Estratto della pagina =>
-*-*-

Motore principale di crescita negli ultimi anni, il turismo rappresenta quasi il 20% del Pil greco, nonché un posto di lavoro su cinque. Molte regioni vivono quasi esclusivamente dell’arrivo degli stranieri, sulle spiagge delle Cicladi come su quelle del Peloponneso.
Ora gli aeroporti sono desolati, gli alberghi sono chiusi da metà marzo, la recessione inevitabile: la speranza era che la decrescita si fermasse al meno 2% in considerazione del progressivo alleggerimento dei lockdown negli altri Paesi europei.
E invece il presidente della federazione greca delle agenzie di viaggio, Apostolos Tsilidis, calcola in almeno 22 miliardi le perdite del settore; l’anno scorso ben 33 milioni di turisti internazionali avevano scelto la Grecia.

-*-*-

Voci tratte da una raccolta =>
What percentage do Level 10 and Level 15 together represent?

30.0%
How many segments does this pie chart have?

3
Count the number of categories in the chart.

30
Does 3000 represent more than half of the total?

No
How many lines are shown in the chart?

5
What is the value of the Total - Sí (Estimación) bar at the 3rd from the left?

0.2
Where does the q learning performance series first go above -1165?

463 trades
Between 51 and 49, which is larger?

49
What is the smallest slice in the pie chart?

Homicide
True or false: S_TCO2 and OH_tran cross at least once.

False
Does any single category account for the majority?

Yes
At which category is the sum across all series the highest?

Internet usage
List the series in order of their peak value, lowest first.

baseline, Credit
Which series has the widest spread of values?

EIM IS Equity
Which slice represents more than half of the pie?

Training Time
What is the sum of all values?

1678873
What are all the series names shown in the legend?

-*-*-

Istruzioni di lavoro =>
• A. Nell'estratto sul turismo in Grecia, quale quota del Pil greco rappresenta il turismo?
• B. Per favore, prosegui l'estratto sul turismo in Grecia dopo la sua ultima frase.

Soluzioni degli esercizi =>
• A. Quasi il 20% del Pil greco.

• B.
Non sfugge a nessuno che l’apocalisse (scritta dall’Evangelista Giovanni sull’isola di Patmos), questa volta targata corona, arriva quando i greci erano appena usciti da una recessione devastante, che a partire dal 2009 ha fatto perdere al Paese più di un quarto della sua forza economica, con i declassamenti di rating, gli sportelli bancari chiusi a partire dal 2015, la carenze di approvvigionamenti di farmaci, le condizionalità della Troika (Fmi, Ue e Bce), le violente proteste di piazza Syntagma, un taglio drammatico delle pensioni, la messa in mobilità decine di migliaia di dipendenti statali, le tassazioni straordinarie sugli immobili, gli stipendi medi ridotti di un terzo e i patrimoni del 40%. Non che la fine dei programmi di salvataggio (e di riforme) abbia risolto d’incanto tutti i problemi: il debito pubblico, calato a 169,3% del Pil, dovrebbe tornare a crescere.
La disoccupazione al 16,3% è ancora la più alta d’Europa, e rischia quest’anno di tornare a crescere. Si stima che solo a marzo sono andati già perduti circa 40 mila posti di lavoro. Inoltre, non ha un’occupazione un giovane su tre, con la conseguenza la popolazione greca cala ininterrottamente dal 2011, dato che aumenta in modo drastico il numero dei greci istruiti che scelgono di abbandonare il Paese.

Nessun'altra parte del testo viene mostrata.